--- AIM OF THE EXERCISE ---
Omit the images. Restate all of the records word for word.

*** Block opens ***

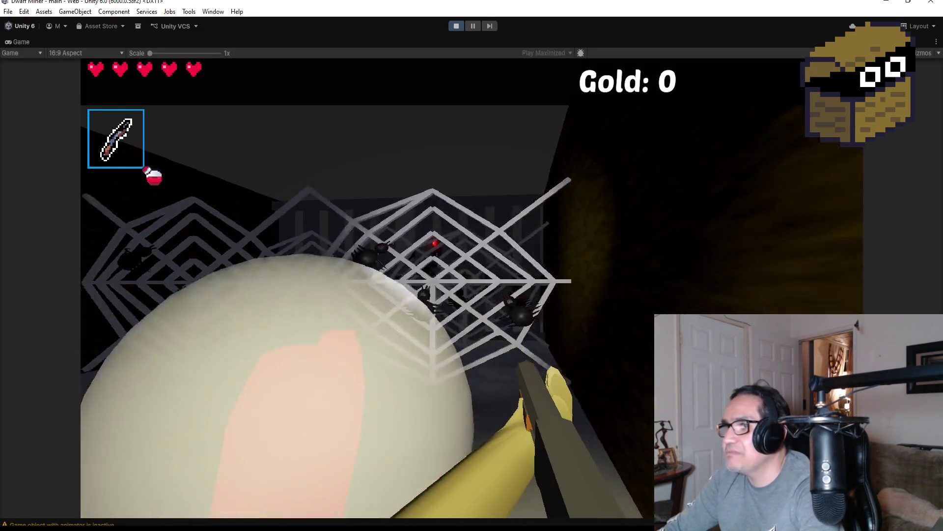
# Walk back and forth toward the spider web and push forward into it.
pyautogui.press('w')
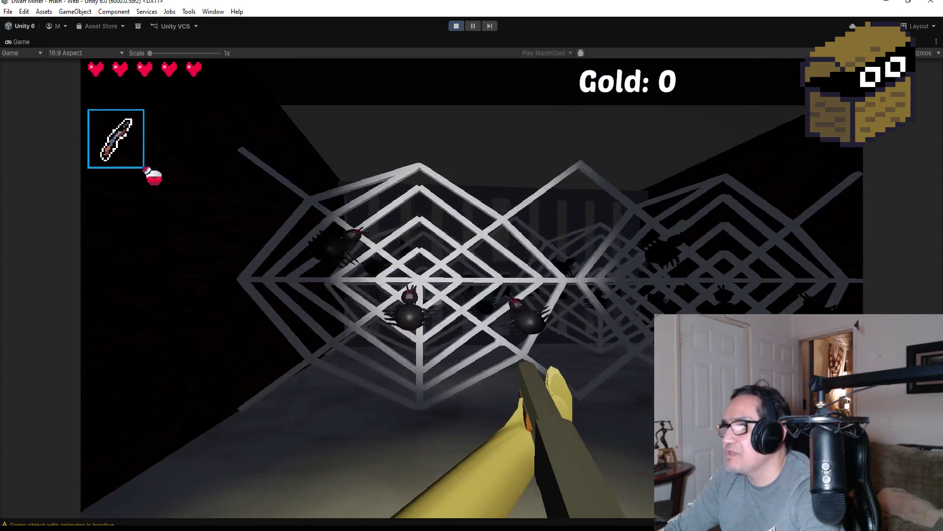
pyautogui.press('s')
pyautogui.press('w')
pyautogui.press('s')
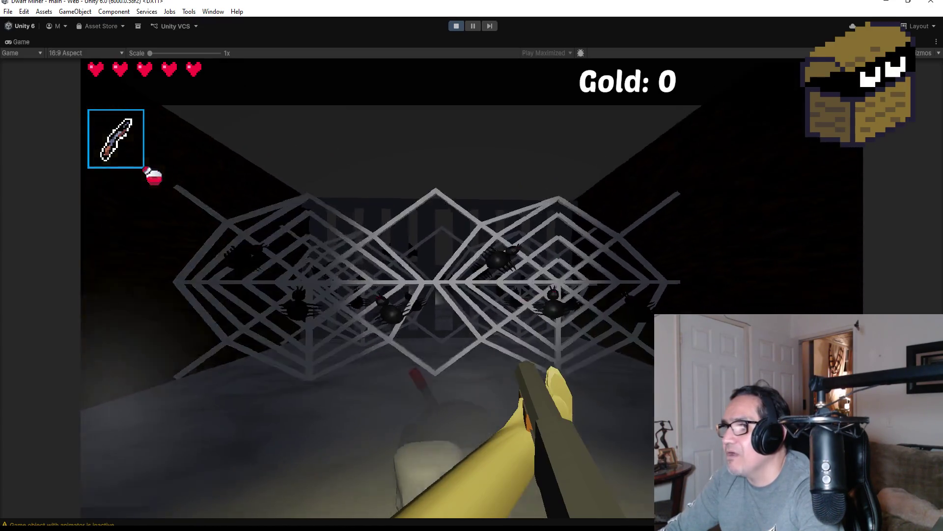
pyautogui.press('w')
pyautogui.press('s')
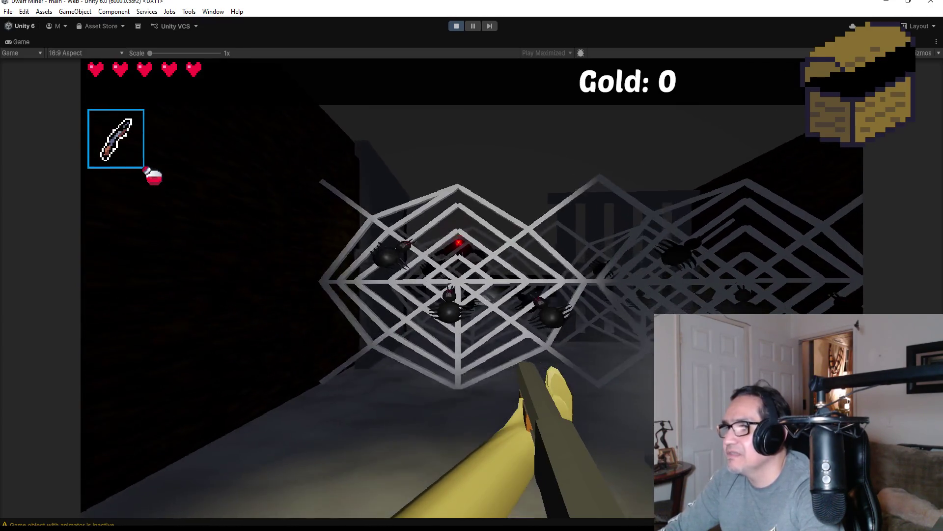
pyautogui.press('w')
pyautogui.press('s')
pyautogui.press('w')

*** Block closes ***

--- OUTPUT OF THE TASK ---
# Walk back and forth toward the spider web and push forward into it.
pyautogui.press('w')
pyautogui.press('s')
pyautogui.press('w')
pyautogui.press('s')
pyautogui.press('w')
pyautogui.press('s')
pyautogui.press('w')
pyautogui.press('s')
pyautogui.press('w')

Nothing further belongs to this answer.